↓
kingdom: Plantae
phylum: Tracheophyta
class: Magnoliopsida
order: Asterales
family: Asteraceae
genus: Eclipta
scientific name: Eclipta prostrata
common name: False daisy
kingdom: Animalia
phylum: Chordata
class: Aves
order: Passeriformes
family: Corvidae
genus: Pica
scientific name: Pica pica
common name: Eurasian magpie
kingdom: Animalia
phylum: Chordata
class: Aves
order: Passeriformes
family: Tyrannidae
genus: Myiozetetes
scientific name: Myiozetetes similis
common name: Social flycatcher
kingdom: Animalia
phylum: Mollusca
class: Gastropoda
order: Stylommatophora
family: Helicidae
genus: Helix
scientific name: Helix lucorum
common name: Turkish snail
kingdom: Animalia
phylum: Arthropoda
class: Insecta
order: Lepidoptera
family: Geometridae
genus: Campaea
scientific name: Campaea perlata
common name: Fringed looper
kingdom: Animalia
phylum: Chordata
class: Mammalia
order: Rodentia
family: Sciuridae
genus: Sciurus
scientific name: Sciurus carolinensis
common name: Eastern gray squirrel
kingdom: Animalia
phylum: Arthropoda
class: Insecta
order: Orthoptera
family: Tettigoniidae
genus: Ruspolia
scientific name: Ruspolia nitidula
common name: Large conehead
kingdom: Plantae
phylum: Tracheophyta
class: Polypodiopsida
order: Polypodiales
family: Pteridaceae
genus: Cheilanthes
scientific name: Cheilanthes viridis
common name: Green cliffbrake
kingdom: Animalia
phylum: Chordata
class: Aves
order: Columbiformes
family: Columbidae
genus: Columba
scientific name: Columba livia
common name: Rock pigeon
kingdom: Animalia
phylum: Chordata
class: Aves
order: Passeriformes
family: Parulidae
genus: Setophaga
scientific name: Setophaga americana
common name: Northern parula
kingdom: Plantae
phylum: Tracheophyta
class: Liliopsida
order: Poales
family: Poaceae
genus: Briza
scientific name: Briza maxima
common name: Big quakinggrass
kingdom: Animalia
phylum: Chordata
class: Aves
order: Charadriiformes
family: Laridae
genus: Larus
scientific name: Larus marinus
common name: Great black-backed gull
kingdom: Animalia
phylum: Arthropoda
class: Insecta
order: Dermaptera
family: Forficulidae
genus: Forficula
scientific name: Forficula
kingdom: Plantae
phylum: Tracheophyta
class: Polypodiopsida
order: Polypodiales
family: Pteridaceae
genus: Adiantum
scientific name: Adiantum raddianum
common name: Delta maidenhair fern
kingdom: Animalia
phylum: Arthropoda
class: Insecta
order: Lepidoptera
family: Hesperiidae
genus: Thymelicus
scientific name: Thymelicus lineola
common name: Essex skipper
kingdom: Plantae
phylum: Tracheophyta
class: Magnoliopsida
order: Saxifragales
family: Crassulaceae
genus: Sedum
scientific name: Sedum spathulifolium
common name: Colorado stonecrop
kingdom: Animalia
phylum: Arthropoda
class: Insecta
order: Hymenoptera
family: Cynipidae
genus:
↑
Challenge
Can you convert every line in the rows above into a Markdown table with two columns, "Line No." for the line's number and "Text" for the line itself, skipping any blank lines?

Answer to the exercise
| Line No. | Text |
|---|---|
| 1 | kingdom: Plantae |
| 2 | phylum: Tracheophyta |
| 3 | class: Magnoliopsida |
| 4 | order: Asterales |
| 5 | family: Asteraceae |
| 6 | genus: Eclipta |
| 7 | scientific name: Eclipta prostrata |
| 8 | common name: False daisy |
| 9 | kingdom: Animalia |
| 10 | phylum: Chordata |
| 11 | class: Aves |
| 12 | order: Passeriformes |
| 13 | family: Corvidae |
| 14 | genus: Pica |
| 15 | scientific name: Pica pica |
| 16 | common name: Eurasian magpie |
| 17 | kingdom: Animalia |
| 18 | phylum: Chordata |
| 19 | class: Aves |
| 20 | order: Passeriformes |
| 21 | family: Tyrannidae |
| 22 | genus: Myiozetetes |
| 23 | scientific name: Myiozetetes similis |
| 24 | common name: Social flycatcher |
| 25 | kingdom: Animalia |
| 26 | phylum: Mollusca |
| 27 | class: Gastropoda |
| 28 | order: Stylommatophora |
| 29 | family: Helicidae |
| 30 | genus: Helix |
| 31 | scientific name: Helix lucorum |
| 32 | common name: Turkish snail |
| 33 | kingdom: Animalia |
| 34 | phylum: Arthropoda |
| 35 | class: Insecta |
| 36 | order: Lepidoptera |
| 37 | family: Geometridae |
| 38 | genus: Campaea |
| 39 | scientific name: Campaea perlata |
| 40 | common name: Fringed looper |
| 41 | kingdom: Animalia |
| 42 | phylum: Chordata |
| 43 | class: Mammalia |
| 44 | order: Rodentia |
| 45 | family: Sciuridae |
| 46 | genus: Sciurus |
| 47 | scientific name: Sciurus carolinensis |
| 48 | common name: Eastern gray squirrel |
| 49 | kingdom: Animalia |
| 50 | phylum: Arthropoda |
| 51 | class: Insecta |
| 52 | order: Orthoptera |
| 53 | family: Tettigoniidae |
| 54 | genus: Ruspolia |
| 55 | scientific name: Ruspolia nitidula |
| 56 | common name: Large conehead |
| 57 | kingdom: Plantae |
| 58 | phylum: Tracheophyta |
| 59 | class: Polypodiopsida |
| 60 | order: Polypodiales |
| 61 | family: Pteridaceae |
| 62 | genus: Cheilanthes |
| 63 | scientific name: Cheilanthes viridis |
| 64 | common name: Green cliffbrake |
| 65 | kingdom: Animalia |
| 66 | phylum: Chordata |
| 67 | class: Aves |
| 68 | order: Columbiformes |
| 69 | family: Columbidae |
| 70 | genus: Columba |
| 71 | scientific name: Columba livia |
| 72 | common name: Rock pigeon |
| 73 | kingdom: Animalia |
| 74 | phylum: Chordata |
| 75 | class: Aves |
| 76 | order: Passeriformes |
| 77 | family: Parulidae |
| 78 | genus: Setophaga |
| 79 | scientific name: Setophaga americana |
| 80 | common name: Northern parula |
| 81 | kingdom: Plantae |
| 82 | phylum: Tracheophyta |
| 83 | class: Liliopsida |
| 84 | order: Poales |
| 85 | family: Poaceae |
| 86 | genus: Briza |
| 87 | scientific name: Briza maxima |
| 88 | common name: Big quakinggrass |
| 89 | kingdom: Animalia |
| 90 | phylum: Chordata |
| 91 | class: Aves |
| 92 | order: Charadriiformes |
| 93 | family: Laridae |
| 94 | genus: Larus |
| 95 | scientific name: Larus marinus |
| 96 | common name: Great black-backed gull |
| 97 | kingdom: Animalia |
| 98 | phylum: Arthropoda |
| 99 | class: Insecta |
| 100 | order: Dermaptera |
| 101 | family: Forficulidae |
| 102 | genus: Forficula |
| 103 | scientific name: Forficula |
| 104 | kingdom: Plantae |
| 105 | phylum: Tracheophyta |
| 106 | class: Polypodiopsida |
| 107 | order: Polypodiales |
| 108 | family: Pteridaceae |
| 109 | genus: Adiantum |
| 110 | scientific name: Adiantum raddianum |
| 111 | common name: Delta maidenhair fern |
| 112 | kingdom: Animalia |
| 113 | phylum: Arthropoda |
| 114 | class: Insecta |
| 115 | order: Lepidoptera |
| 116 | family: Hesperiidae |
| 117 | genus: Thymelicus |
| 118 | scientific name: Thymelicus lineola |
| 119 | common name: Essex skipper |
| 120 | kingdom: Plantae |
| 121 | phylum: Tracheophyta |
| 122 | class: Magnoliopsida |
| 123 | order: Saxifragales |
| 124 | family: Crassulaceae |
| 125 | genus: Sedum |
| 126 | scientific name: Sedum spathulifolium |
| 127 | common name: Colorado stonecrop |
| 128 | kingdom: Animalia |
| 129 | phylum: Arthropoda |
| 130 | class: Insecta |
| 131 | order: Hymenoptera |
| 132 | family: Cynipidae |
| 133 | genus: |